[Records excerpted from a collection]
◇ ◇ ◇
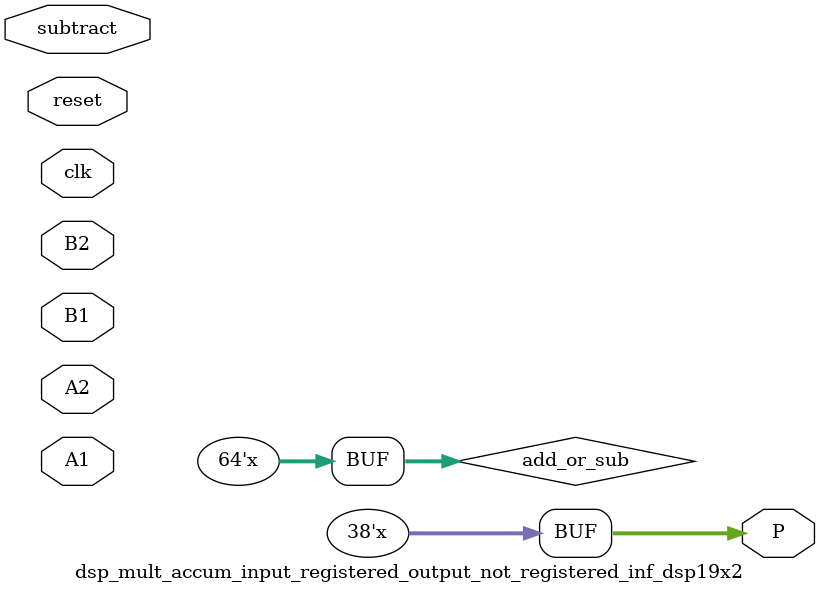
<source format=sv>
module dsp_mult_accum_input_registered_output_not_registered_inf_dsp19x2 (clk, reset, subtract, A1, A2, B1, B2, P);
	input clk, reset, subtract;
	input  [9:0] A1;
	input  [9:0] A2;
	input  [8:0] B1;
	input  [8:0] B2;
	output reg  [37:0] P;
	reg    [9:0] A1_reg;
	reg    [9:0] A2_reg;
	reg    [8:0] B1_reg;
	reg    [8:0] B2_reg;
	reg    [31:0] mult1, mult2;
	reg    [63:0] add_or_sub;

	always @(posedge clk) begin
		if(reset == 1) begin
			A1_reg <= 0;
			A2_reg <= 0;
			B1_reg <= 0;
			B2_reg <= 0;
		end
		else begin
			A1_reg <= A1;
			A2_reg <= A2;
			B1_reg <= B1;
			B2_reg <= B2;
		end
	end

	always @ (*)  begin
		mult1 <= A1_reg*B1_reg;
		mult2 <= A2_reg*B2_reg;
	end

	always @ (*)  begin
		if (subtract)
			add_or_sub = {(add_or_sub[63:0] - mult2),(add_or_sub[31:0] - mult1)};
		else
			add_or_sub = {(add_or_sub[63:0] - mult2),(add_or_sub[31:0] - mult1)};
	end

	assign P = {add_or_sub[50:32],add_or_sub[18:0]};
	
endmodule
</source>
◇ ◇ ◇
* [ASSIGNMENT]: Every line of the data above is to be set down exactly; the pictures are not.

* [SOLUTION FOR THIS EXERCISE]:
<source format=sv>
module dsp_mult_accum_input_registered_output_not_registered_inf_dsp19x2 (clk, reset, subtract, A1, A2, B1, B2, P);
	input clk, reset, subtract;
	input  [9:0] A1;
	input  [9:0] A2;
	input  [8:0] B1;
	input  [8:0] B2;
	output reg  [37:0] P;
	reg    [9:0] A1_reg;
	reg    [9:0] A2_reg;
	reg    [8:0] B1_reg;
	reg    [8:0] B2_reg;
	reg    [31:0] mult1, mult2;
	reg    [63:0] add_or_sub;

	always @(posedge clk) begin
		if(reset == 1) begin
			A1_reg <= 0;
			A2_reg <= 0;
			B1_reg <= 0;
			B2_reg <= 0;
		end
		else begin
			A1_reg <= A1;
			A2_reg <= A2;
			B1_reg <= B1;
			B2_reg <= B2;
		end
	end

	always @ (*)  begin
		mult1 <= A1_reg*B1_reg;
		mult2 <= A2_reg*B2_reg;
	end

	always @ (*)  begin
		if (subtract)
			add_or_sub = {(add_or_sub[63:0] - mult2),(add_or_sub[31:0] - mult1)};
		else
			add_or_sub = {(add_or_sub[63:0] - mult2),(add_or_sub[31:0] - mult1)};
	end

	assign P = {add_or_sub[50:32],add_or_sub[18:0]};
	
endmodule
</source>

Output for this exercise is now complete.